**WHAT YOU HAVE TO DO**
Every entry, from the first line to the last, should be output exactly.

Stored data entries
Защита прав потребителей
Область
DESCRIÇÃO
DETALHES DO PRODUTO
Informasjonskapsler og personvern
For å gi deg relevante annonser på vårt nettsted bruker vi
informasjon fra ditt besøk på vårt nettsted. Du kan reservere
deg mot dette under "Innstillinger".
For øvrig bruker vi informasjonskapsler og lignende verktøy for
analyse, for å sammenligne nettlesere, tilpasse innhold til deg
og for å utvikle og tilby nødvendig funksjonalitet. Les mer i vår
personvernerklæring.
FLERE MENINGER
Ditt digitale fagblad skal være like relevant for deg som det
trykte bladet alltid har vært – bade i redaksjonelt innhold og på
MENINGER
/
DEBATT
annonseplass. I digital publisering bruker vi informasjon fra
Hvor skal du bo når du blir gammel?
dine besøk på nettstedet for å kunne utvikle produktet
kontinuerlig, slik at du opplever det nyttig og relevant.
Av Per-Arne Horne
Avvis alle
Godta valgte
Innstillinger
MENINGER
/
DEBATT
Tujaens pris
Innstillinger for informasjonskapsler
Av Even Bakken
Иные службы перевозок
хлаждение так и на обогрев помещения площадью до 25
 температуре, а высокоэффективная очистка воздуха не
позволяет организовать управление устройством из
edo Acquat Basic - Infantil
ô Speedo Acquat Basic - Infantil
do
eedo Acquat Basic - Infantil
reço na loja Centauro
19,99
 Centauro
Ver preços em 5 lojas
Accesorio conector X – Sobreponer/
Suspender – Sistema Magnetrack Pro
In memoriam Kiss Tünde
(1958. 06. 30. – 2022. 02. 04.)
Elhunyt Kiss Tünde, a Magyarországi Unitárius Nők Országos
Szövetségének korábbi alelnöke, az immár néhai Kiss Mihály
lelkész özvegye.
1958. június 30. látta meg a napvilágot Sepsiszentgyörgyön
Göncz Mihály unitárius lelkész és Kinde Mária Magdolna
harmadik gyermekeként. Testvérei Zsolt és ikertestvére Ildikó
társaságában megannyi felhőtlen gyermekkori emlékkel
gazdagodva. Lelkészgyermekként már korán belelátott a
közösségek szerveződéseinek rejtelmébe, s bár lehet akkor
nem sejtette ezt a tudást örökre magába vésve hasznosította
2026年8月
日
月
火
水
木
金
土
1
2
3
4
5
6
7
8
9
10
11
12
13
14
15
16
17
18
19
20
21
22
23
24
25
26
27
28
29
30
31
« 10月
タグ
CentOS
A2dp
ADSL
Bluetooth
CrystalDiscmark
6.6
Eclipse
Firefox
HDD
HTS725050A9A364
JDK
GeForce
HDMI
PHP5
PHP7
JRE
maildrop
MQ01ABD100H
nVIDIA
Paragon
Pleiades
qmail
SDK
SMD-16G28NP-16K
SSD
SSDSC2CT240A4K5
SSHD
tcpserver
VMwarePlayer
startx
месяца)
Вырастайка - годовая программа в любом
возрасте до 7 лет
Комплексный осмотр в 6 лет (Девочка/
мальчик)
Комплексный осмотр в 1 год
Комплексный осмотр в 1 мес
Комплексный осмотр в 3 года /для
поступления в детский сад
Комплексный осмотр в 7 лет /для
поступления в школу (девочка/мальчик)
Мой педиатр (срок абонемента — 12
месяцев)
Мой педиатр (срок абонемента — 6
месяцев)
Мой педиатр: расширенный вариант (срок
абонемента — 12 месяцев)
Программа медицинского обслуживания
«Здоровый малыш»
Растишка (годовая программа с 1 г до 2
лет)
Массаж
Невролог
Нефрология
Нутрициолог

**EXERCISE SOLUTION**
Защита прав потребителей
Область
DESCRIÇÃO
DETALHES DO PRODUTO
Informasjonskapsler og personvern
For å gi deg relevante annonser på vårt nettsted bruker vi
informasjon fra ditt besøk på vårt nettsted. Du kan reservere
deg mot dette under "Innstillinger".
For øvrig bruker vi informasjonskapsler og lignende verktøy for
analyse, for å sammenligne nettlesere, tilpasse innhold til deg
og for å utvikle og tilby nødvendig funksjonalitet. Les mer i vår
personvernerklæring.
FLERE MENINGER
Ditt digitale fagblad skal være like relevant for deg som det
trykte bladet alltid har vært – bade i redaksjonelt innhold og på
MENINGER
/
DEBATT
annonseplass. I digital publisering bruker vi informasjon fra
Hvor skal du bo når du blir gammel?
dine besøk på nettstedet for å kunne utvikle produktet
kontinuerlig, slik at du opplever det nyttig og relevant.
Av Per-Arne Horne
Avvis alle
Godta valgte
Innstillinger
MENINGER
/
DEBATT
Tujaens pris
Innstillinger for informasjonskapsler
Av Even Bakken
Иные службы перевозок
хлаждение так и на обогрев помещения площадью до 25
 температуре, а высокоэффективная очистка воздуха не
позволяет организовать управление устройством из
edo Acquat Basic - Infantil
ô Speedo Acquat Basic - Infantil
do
eedo Acquat Basic - Infantil
reço na loja Centauro
19,99
 Centauro
Ver preços em 5 lojas
Accesorio conector X – Sobreponer/
Suspender – Sistema Magnetrack Pro
In memoriam Kiss Tünde
(1958. 06. 30. – 2022. 02. 04.)
Elhunyt Kiss Tünde, a Magyarországi Unitárius Nők Országos
Szövetségének korábbi alelnöke, az immár néhai Kiss Mihály
lelkész özvegye.
1958. június 30. látta meg a napvilágot Sepsiszentgyörgyön
Göncz Mihály unitárius lelkész és Kinde Mária Magdolna
harmadik gyermekeként. Testvérei Zsolt és ikertestvére Ildikó
társaságában megannyi felhőtlen gyermekkori emlékkel
gazdagodva. Lelkészgyermekként már korán belelátott a
közösségek szerveződéseinek rejtelmébe, s bár lehet akkor
nem sejtette ezt a tudást örökre magába vésve hasznosította
2026年8月
日
月
火
水
木
金
土
1
2
3
4
5
6
7
8
9
10
11
12
13
14
15
16
17
18
19
20
21
22
23
24
25
26
27
28
29
30
31
« 10月
タグ
CentOS
A2dp
ADSL
Bluetooth
CrystalDiscmark
6.6
Eclipse
Firefox
HDD
HTS725050A9A364
JDK
GeForce
HDMI
PHP5
PHP7
JRE
maildrop
MQ01ABD100H
nVIDIA
Paragon
Pleiades
qmail
SDK
SMD-16G28NP-16K
SSD
SSDSC2CT240A4K5
SSHD
tcpserver
VMwarePlayer
startx
месяца)
Вырастайка - годовая программа в любом
возрасте до 7 лет
Комплексный осмотр в 6 лет (Девочка/
мальчик)
Комплексный осмотр в 1 год
Комплексный осмотр в 1 мес
Комплексный осмотр в 3 года /для
поступления в детский сад
Комплексный осмотр в 7 лет /для
поступления в школу (девочка/мальчик)
Мой педиатр (срок абонемента — 12
месяцев)
Мой педиатр (срок абонемента — 6
месяцев)
Мой педиатр: расширенный вариант (срок
абонемента — 12 месяцев)
Программа медицинского обслуживания
«Здоровый малыш»
Растишка (годовая программа с 1 г до 2
лет)
Массаж
Невролог
Нефрология
Нутрициолог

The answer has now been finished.